• Text segment:

____________

Sometimes, you gotta just pick a lane and drive. The fact is, sin is real. A negative spiritual force or personality does exist in the universe. But so does the eternal Creator and Redeemer. Thus, every human ever born is capable of both incredible mercy and unspeakable evil, depending upon whom we align ourselves with, and how much ethical and spiritual discipline we are willing to practice.

Yet we are lazy and fearful by nature, and prefer to conform, so we mostly tend to aim down the middle, ignoring Jesus’ path of radical love (and political change, and true justice) because it requires us to feel like such aliens in a world gone wrong.  Even Christians, in most cases (myself included), can’t manage to be in constant, peaceful communion with the Creation and Creator, choosing instead to practice religion rather than faithful, risky, loving action and forgiveness like Jesus himself. 

On the other hand, if we are also hungry or powerless, or have not forgiven past wrongs against “our people”, we are then ripe for the picking by every jihadist, neo-con, or self-aggrandizing leader looking to play upon those fears and physical needs by promising a comeuppance for “the godless infidels”.

If you think about it, commiting to remain disenfranchised, to share equally amongst ourselves, to hang with the prostitutes and have nowhere to lay one’s head, doesn’t sound like such “good news”, does it? It’s so much nicer to sit with a big steak in air-conditioned comfort in front of an HDTV at the ESPN Zone and watch the Boston Celtics (BTW, did they have a Druid priest saying incantations, arranging for their victory?… or perhaps bribing the referees to call fewer fouls?). Fasting and praying under the stars in front of a Celtic cross, clothing the naked, taking in and feeding the orphan, admitting you’re wrong once in awhile… these are works of radical discipleship that require God’s grace precisely because  they’re so hard to perform without His help. Ignorance, of both the good and bad in the world, really is bliss. Anyone with the guts to look into his or her own soul will tell you this.

I say “his or her” above, but let’s be honest: most spinners and practitioners of these crazy conspiracy theories are men — emasculated or psychically wounded men, pseudo-religious pirates, a much different brand of “outsider” than the disciples of Jesus. They’re the fickle followers of Barrabas, the Judases who took a wrong turn, or the self-appointed shamans looking to justify themselves, while leaving others (especially in the undeveloped Two Thirds World) to fend for themselves.

Most are looking for a systemic or external explanation for why they’re forever on the outside personally. Some want power, others merely acceptance. Meanwhile they’re in denial themselves, avoiding the “dark night of the soul” that might actually transform them into credible  witnesses to the true Eternal Light and the truth. This is why other outsiders (you may call them geeks, but we all need to embrace our inner geek) find these theories so attractive. It’s cafeteria-style, libertarian, serve-yourself, super-sweet philosophical candy in an attractive package. The theories free us from any responsibility for our own situations, be they personal or political. They let immature, adolescent, me-against-the-world attitudes fluorish and find justification, irrespective of any higher authority or personal call to holiness and service.

____________

• Data shown:
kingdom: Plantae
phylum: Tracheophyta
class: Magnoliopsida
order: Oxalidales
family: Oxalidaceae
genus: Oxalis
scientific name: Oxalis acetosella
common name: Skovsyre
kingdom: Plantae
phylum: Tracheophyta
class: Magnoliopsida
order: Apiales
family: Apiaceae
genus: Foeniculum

____________

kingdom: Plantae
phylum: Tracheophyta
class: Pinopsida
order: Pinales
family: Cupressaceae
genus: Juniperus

____________

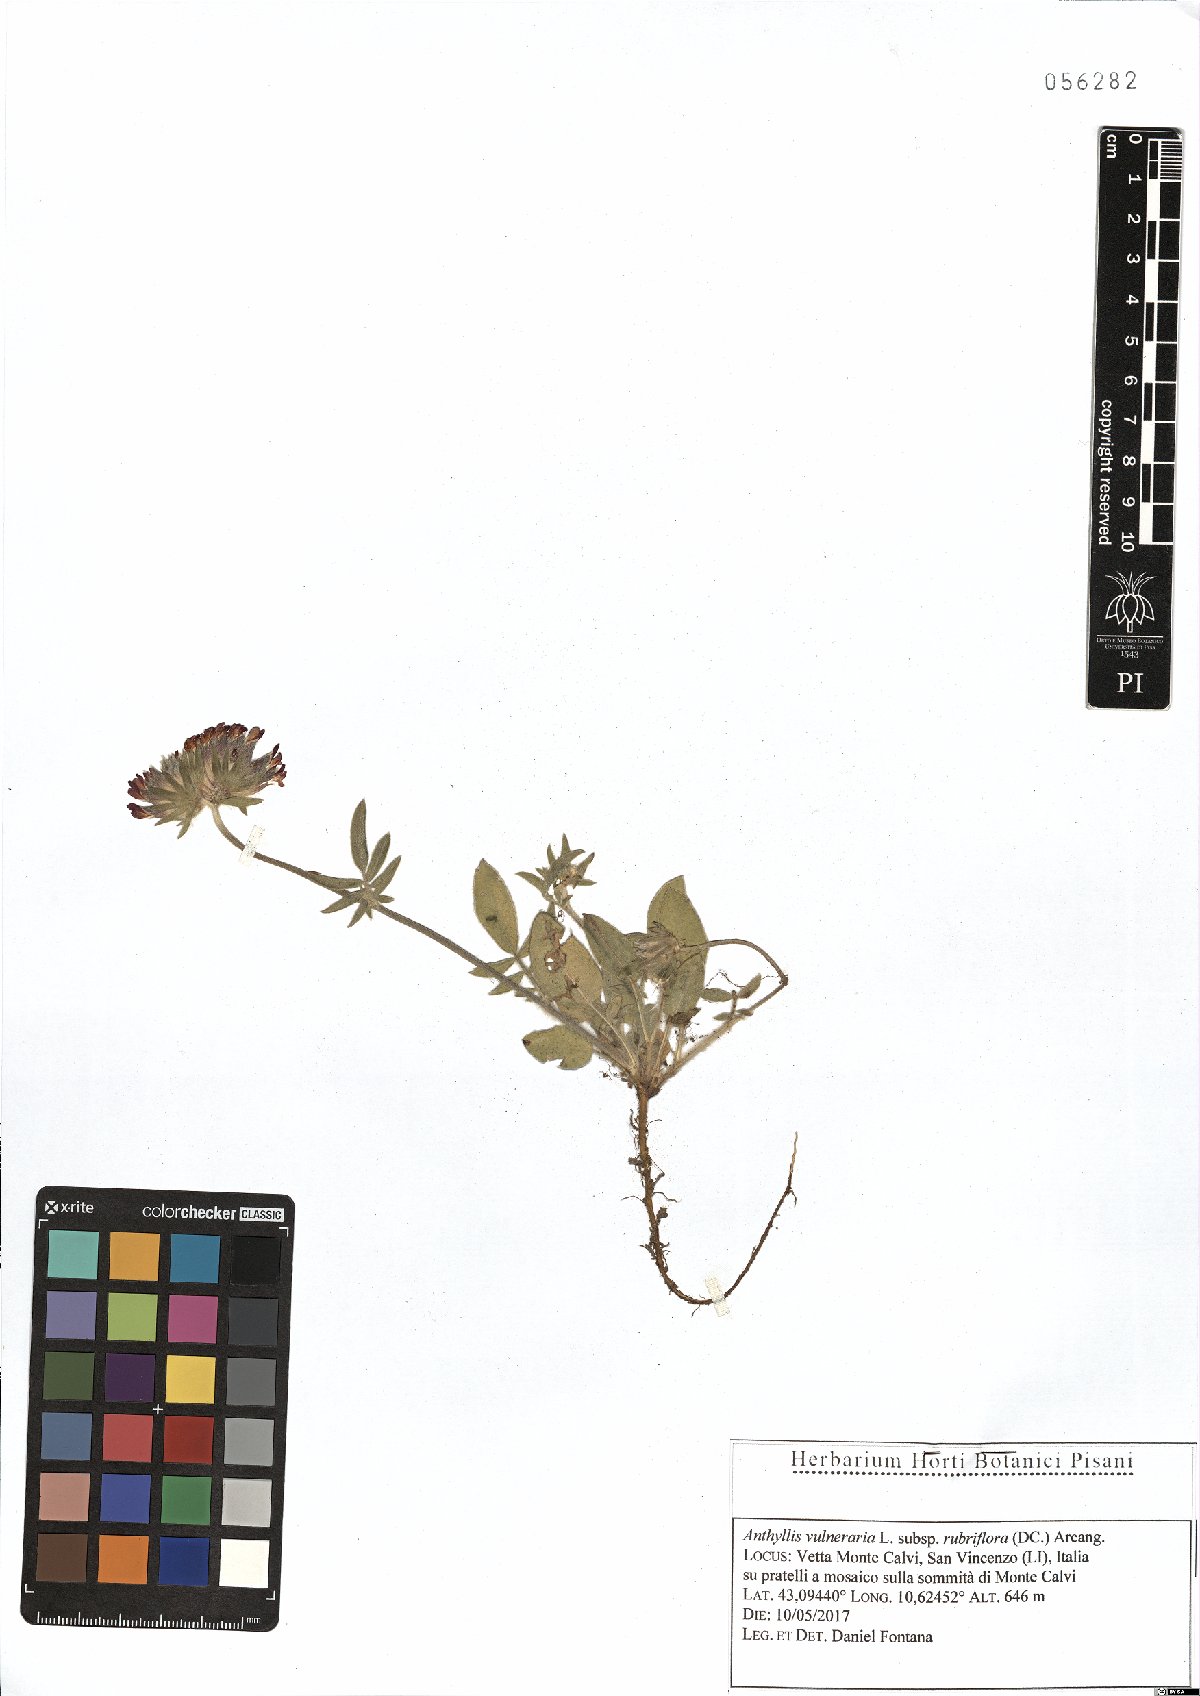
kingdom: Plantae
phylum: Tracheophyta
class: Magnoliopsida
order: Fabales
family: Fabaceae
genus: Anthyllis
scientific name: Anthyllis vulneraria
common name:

____________

• To be done: Copy the stretch of the essay on sin and discipleship from "Sometimes, you gotta" through "like Jesus himself.".

• Output of the task:
Sometimes, you gotta just pick a lane and drive. The fact is, sin is real. A negative spiritual force or personality does exist in the universe. But so does the eternal Creator and Redeemer. Thus, every human ever born is capable of both incredible mercy and unspeakable evil, depending upon whom we align ourselves with, and how much ethical and spiritual discipline we are willing to practice.

Yet we are lazy and fearful by nature, and prefer to conform, so we mostly tend to aim down the middle, ignoring Jesus’ path of radical love (and political change, and true justice) because it requires us to feel like such aliens in a world gone wrong.  Even Christians, in most cases (myself included), can’t manage to be in constant, peaceful communion with the Creation and Creator, choosing instead to practice religion rather than faithful, risky, loving action and forgiveness like Jesus himself.